EXCERPTED TEXT:
┏━━
Centered on the final period of Abraham Lincoln's life as he attempts to guide a nation torn by Civil War and ensure the passage of the 13th Amendment to ban slavery, this Steven Spielberg film stars Daniel Day-Lewis in an Academy Award-winning turn as the doomed president.

Elizabeth (1998)

One of the most iconic Queens of all time serves as the subject of this historical drama. Cate Blanchett earned a Best Actress Oscar nomination for her performance as Elizabeth I as she grew from a young princess caught in a succession struggle to a legendary monarch with the help of the master spy, Sir Francis Walsingham (Geoffrey Russh), her secret lover (Joseph Fiennes), and her own iron will.

Spotlight (2015)

What could have been a tedious procedural is instead a gripping ensemble thriller about a team of Boston Globe investigative reporters who uncover the decades-long effort by the Catholic church to suppress information about scores of abuse charges against priests.

Schindler's List (1993)


Businessman and Nazi party member Oskar Schindler works to save innocent lives when he protect the Jewish workers that staff his factory during World War II.

Frost/Nixon (2008)

Based on the play by Peter Morgan, which was in turn inspired by real events, this Oscar-nominated drama pits TV personality David Frost (Michael Sheen) against former president Richard Nixon (Frank Langella) in a series of televised, on-on-one interviews that Nixon hopes to use to rehabilitate his reputation in a post-Watergate world while Frost tries to ferret out a news-making story that could revamp his career.

Capote (2005)
┗━━
Extracted records
┏━━
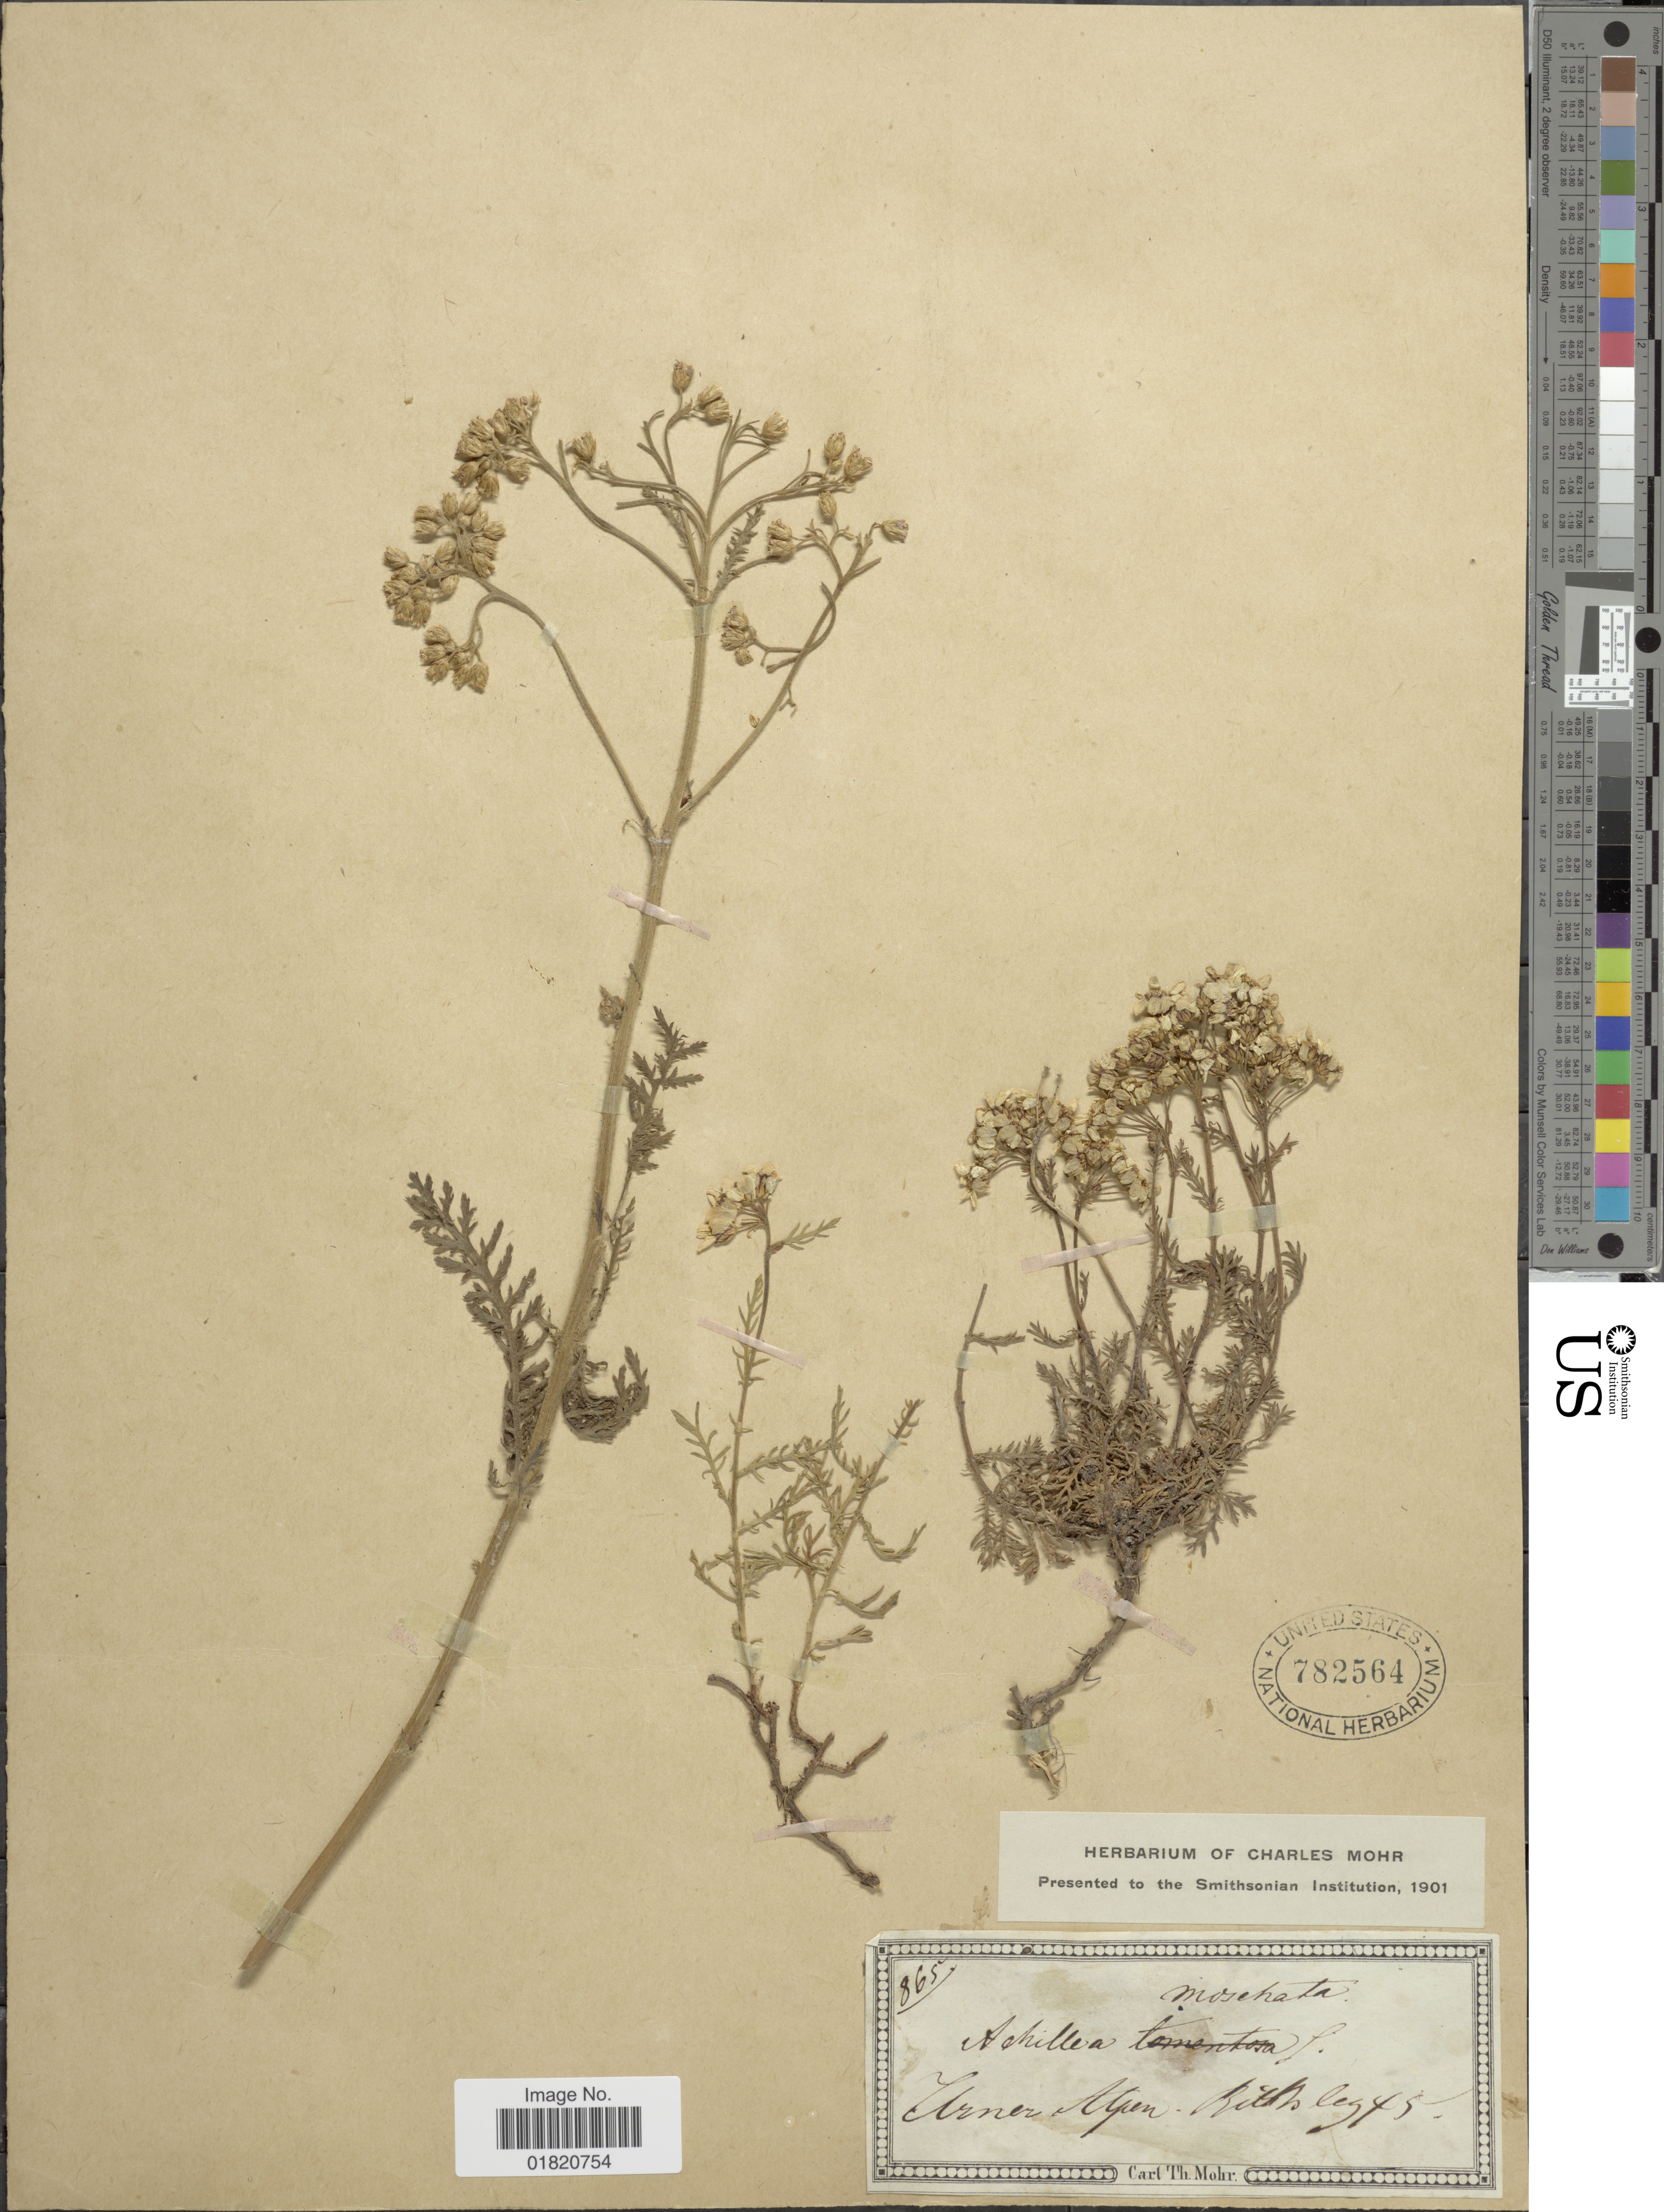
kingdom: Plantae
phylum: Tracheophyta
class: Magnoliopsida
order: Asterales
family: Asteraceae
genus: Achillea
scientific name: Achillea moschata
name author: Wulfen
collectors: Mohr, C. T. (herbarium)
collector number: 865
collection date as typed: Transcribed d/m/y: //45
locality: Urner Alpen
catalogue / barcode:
┗━━
EXERCISE AIM: Pick up the list of historical film descriptions at its final line and keep writing. The rows are unrelated to the text about historical films.

SOLVED PROBLEM:
A towering performance by Philip Seymour Hoffman defines this film about Truman Capote, the author of Breakfast at Tiffany's, as he sets out to write a piece for the New Yorker about the brutal murder of a family in Kansas. He is accompanied by his good friend Harper Lee (author of To Kill a Mockingbird) and his work eventually becomes In Cold Blood.

Reversal of Fortune (1990)

Icy Claus von Bülow is convicted of the attempted murder of his wife, wealthy American socialite Sunny von Bülow in 1979, but after hiring Alan Dershowitz (upon whose book this movie is based), von Bülow's conviction is overturned and he is later acquitted. This story is simultaneously a saga of wealth and betrayal---which earned Jeremy Irons an Oscar for Best Actor---and a story of the American court system and the fundamental rights of all who stand accused of a crime.


All the President's Men (1976)

Despite grim warnings, two dogged reporters investigate a connection between a White House staff member and the attempted 1972 burglary of the Democratic Party Headquarters at Watergate, with the help of a mysterious source. Their reporting ultimately leads to the resignation of President Nixon.

Goodfellas (1990)

An adaptation of Wiseguy by Nicholas Pileggi, Goodfellas chronicles the life of young Mafia mobster Henry Hill as he ruthlessly climbs his way to the top, oblivious to the effects his actions have on others and on himself.

Walk The Line (2005)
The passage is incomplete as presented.